著作権侵害差止等請求事件
判決データ
AI概要
【事案の概要】 スウェーデンの写真家である原告が、北野天満宮で紅梅と着物姿の女性2名が参拝する風景を撮影した写真(2014年3月撮影)について、訪日外国人向け旅行情報サイト「Japan Travel」を運営する被告会社が、同サイト上に原告写真を無断で複製・掲載したとして、著作権(複製権・公衆送信権)及び著作者人格権(氏名表示権・同一性保持権)の侵害を理由に、写真の複製・自動公衆送信等の差止め並びに損害賠償金約33万9000円等の支払を求めた事案である。被告サイトでは、会員が記事や写真を投稿し、「地域パートナー」と呼ばれる者が内容を審査・承認した上で掲載する仕組みがとられていた。被告写真は会員が2018年10月頃に投稿したもので、原告写真の左右を一部切除したものと原告写真に基づく写真の2点が、原告の氏名表示なく約2年間掲載された。
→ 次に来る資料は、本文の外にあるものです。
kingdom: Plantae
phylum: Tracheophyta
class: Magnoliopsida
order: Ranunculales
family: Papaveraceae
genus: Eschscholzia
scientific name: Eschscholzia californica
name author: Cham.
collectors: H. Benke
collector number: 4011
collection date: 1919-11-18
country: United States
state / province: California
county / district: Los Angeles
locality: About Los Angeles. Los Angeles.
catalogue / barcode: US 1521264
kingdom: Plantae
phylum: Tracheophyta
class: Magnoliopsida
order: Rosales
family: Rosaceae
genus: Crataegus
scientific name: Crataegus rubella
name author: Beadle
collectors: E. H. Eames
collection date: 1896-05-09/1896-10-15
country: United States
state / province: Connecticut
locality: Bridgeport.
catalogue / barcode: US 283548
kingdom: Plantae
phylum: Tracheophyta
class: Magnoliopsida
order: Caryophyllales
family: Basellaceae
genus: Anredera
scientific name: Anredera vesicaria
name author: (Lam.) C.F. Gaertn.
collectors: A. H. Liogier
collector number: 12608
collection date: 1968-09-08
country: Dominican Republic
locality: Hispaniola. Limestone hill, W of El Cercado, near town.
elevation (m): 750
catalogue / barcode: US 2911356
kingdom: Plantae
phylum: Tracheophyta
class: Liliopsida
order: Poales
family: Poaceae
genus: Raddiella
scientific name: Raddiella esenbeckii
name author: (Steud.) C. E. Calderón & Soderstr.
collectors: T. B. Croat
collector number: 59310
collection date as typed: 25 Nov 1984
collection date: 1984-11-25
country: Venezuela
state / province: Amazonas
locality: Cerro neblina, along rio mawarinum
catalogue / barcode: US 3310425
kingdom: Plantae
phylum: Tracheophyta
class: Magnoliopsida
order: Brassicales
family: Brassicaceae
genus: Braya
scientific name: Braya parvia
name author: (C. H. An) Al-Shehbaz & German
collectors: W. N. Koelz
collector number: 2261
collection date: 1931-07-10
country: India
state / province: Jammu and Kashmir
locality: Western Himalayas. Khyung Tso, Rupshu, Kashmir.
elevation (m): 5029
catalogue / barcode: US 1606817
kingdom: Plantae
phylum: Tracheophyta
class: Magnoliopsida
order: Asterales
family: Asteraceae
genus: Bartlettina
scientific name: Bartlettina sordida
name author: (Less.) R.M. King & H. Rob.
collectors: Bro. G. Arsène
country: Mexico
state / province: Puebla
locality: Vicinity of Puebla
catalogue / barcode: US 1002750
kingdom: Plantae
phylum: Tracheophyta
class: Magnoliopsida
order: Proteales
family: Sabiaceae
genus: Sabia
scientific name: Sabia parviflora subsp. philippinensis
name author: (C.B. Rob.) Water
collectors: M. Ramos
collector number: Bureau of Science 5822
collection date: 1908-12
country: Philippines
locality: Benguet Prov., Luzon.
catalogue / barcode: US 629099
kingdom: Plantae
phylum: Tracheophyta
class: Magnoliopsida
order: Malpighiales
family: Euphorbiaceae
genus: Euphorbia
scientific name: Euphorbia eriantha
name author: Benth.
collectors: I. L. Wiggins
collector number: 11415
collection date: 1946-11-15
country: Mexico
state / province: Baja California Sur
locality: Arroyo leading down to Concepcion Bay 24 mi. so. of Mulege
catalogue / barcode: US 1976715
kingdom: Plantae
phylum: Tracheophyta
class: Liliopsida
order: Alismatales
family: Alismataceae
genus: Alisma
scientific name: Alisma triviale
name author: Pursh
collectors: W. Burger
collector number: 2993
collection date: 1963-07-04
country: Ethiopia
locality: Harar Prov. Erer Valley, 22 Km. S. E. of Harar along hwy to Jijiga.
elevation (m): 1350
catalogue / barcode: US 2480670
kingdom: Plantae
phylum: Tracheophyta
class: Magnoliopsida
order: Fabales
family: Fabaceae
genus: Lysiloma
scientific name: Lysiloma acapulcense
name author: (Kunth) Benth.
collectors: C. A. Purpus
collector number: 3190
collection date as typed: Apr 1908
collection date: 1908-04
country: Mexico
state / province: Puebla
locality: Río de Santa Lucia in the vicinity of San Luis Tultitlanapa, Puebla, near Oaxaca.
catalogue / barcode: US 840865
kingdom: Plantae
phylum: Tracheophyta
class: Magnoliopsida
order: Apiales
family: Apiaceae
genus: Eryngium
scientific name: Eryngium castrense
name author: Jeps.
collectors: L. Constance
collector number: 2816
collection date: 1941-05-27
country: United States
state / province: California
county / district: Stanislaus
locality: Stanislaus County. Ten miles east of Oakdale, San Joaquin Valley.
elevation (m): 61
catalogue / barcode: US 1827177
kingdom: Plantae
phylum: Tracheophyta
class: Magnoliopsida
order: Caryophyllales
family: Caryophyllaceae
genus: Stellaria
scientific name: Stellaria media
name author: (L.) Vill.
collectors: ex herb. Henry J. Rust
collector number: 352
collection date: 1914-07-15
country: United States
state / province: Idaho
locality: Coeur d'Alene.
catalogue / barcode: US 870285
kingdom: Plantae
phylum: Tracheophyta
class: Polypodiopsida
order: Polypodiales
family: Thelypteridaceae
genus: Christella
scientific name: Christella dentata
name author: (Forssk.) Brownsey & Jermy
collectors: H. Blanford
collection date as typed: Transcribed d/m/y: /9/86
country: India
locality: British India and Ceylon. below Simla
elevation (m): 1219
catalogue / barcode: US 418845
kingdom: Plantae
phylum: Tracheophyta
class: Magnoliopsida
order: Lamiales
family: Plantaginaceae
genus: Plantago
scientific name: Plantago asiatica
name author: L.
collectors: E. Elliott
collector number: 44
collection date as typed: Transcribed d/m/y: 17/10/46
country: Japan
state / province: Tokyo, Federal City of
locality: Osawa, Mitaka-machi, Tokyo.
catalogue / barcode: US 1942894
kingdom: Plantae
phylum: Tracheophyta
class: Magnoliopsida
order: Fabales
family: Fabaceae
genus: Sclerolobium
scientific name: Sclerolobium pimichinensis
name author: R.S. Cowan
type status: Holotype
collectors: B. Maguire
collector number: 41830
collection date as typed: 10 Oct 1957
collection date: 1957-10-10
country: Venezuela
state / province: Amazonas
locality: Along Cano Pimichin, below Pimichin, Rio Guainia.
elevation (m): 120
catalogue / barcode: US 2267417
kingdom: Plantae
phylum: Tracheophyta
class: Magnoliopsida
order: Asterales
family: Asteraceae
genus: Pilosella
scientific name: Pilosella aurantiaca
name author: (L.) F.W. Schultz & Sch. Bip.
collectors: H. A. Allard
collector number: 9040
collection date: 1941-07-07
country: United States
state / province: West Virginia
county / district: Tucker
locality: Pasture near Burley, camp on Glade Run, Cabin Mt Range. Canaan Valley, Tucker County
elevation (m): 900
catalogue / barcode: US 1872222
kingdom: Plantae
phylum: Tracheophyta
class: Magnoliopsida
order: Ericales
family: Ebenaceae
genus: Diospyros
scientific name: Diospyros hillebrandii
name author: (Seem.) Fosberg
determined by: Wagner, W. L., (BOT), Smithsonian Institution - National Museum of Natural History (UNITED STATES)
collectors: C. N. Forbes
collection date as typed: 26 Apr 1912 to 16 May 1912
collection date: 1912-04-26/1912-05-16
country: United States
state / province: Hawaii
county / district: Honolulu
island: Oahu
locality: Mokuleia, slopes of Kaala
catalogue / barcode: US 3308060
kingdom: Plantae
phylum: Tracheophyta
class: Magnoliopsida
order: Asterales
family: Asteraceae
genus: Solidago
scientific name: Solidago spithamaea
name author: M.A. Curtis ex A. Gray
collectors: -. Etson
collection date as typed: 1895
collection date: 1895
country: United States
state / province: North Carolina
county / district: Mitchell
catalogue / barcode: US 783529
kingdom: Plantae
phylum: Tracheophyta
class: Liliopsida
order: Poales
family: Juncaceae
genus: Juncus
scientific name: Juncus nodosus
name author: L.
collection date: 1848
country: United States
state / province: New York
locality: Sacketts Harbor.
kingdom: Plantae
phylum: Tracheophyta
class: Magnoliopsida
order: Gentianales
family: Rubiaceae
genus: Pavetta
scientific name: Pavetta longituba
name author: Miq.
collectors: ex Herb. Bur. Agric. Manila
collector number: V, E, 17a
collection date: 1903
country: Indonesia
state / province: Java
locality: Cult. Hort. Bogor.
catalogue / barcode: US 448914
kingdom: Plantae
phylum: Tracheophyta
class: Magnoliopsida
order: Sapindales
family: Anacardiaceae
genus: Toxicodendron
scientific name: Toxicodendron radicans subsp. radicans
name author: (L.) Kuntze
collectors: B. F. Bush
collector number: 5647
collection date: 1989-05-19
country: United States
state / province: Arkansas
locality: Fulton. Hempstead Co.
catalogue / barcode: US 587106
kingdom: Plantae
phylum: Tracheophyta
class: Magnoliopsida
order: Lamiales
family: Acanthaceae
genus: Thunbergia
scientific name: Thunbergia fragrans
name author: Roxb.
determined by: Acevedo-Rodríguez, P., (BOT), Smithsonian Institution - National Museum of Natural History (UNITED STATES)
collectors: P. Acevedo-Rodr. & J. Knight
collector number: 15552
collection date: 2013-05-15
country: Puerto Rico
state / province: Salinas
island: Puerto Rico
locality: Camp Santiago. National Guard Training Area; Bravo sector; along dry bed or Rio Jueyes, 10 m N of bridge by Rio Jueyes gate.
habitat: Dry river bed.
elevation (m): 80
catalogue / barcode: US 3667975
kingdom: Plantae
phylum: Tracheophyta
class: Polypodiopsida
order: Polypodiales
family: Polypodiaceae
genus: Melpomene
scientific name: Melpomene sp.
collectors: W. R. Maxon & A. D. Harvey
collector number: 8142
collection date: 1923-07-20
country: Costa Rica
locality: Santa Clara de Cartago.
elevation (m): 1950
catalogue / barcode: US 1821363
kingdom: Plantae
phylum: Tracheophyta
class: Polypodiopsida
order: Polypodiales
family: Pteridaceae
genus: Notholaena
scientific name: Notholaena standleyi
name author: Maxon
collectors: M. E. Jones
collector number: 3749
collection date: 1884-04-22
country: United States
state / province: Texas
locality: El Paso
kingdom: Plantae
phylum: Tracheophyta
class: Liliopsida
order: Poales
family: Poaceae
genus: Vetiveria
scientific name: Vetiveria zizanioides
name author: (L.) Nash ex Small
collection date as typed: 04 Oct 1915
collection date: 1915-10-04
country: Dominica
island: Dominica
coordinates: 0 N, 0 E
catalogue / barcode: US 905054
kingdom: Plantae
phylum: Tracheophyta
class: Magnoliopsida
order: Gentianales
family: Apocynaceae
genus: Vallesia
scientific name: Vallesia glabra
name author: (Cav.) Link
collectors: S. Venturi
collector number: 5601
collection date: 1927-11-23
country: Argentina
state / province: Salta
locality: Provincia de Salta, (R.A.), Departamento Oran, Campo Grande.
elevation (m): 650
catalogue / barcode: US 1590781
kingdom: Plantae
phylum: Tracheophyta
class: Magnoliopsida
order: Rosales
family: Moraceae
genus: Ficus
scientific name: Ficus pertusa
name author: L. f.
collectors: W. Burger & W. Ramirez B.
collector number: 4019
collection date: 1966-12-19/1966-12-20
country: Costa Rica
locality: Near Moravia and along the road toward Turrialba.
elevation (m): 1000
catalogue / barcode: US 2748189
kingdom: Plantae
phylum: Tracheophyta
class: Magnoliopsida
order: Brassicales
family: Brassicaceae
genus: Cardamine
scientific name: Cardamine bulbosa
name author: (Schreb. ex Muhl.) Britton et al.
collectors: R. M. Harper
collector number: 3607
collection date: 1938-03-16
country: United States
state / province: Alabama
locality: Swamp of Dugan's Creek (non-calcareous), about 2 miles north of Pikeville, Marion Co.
被告は2020年10月に原告からの警告を受けて写真を削除したが、侵害を否認し、複製・公衆送信の主体は投稿した会員であると争った。 【争点】 主な争点は、(1)被告が複製及び公衆送信の主体といえるか、(2)差止めの必要性、(3)不法行為の成否及び損害額であった。被告は、写真は会員が自発的に投稿したものであり、記事の審査・承認を行う地域パートナーもボランティアであるとして、被告は著作権侵害の主体ではないと主張した。 【判旨】 裁判所は、被告が複製・公衆送信の主体であると認定した。その理由として、本件ウェブサイトは被告の旅行関連事業の営業目的で設けられた性質を有すること、会員規約上も被告がコンテンツを審査・編集・監視する旨の規定があること、実際に会員が投稿した記事は地域パートナーの承認がなければ掲載されない仕組みであることを指摘した。そして、地域パートナーはボランティアであったとしても被告の履行補助者とみるのが相当であり、被告の営業のために記事内容を広く審査して承認するという作業を経て写真がサーバーに蔵置・送信可能化された以上、被告が複製・公衆送信を行ったと認めるべきであるとした。著作者人格権侵害についても同様の理由で被告の侵害を認めた。差止めについては、被告が侵害を否定していることから必要性を認めた。損害額については、日本写真家ユニオンの使用料規程を参酌し、商用目的のHP掲載2年間の使用料7万円を基準としつつ、記事末尾に6枚中の1枚として表示された使用態様等を考慮して著作権侵害の損害を4万円、著作者人格権侵害の慰謝料を2万円、弁護士費用を1万円と認定し、合計7万円の損害賠償を認容した。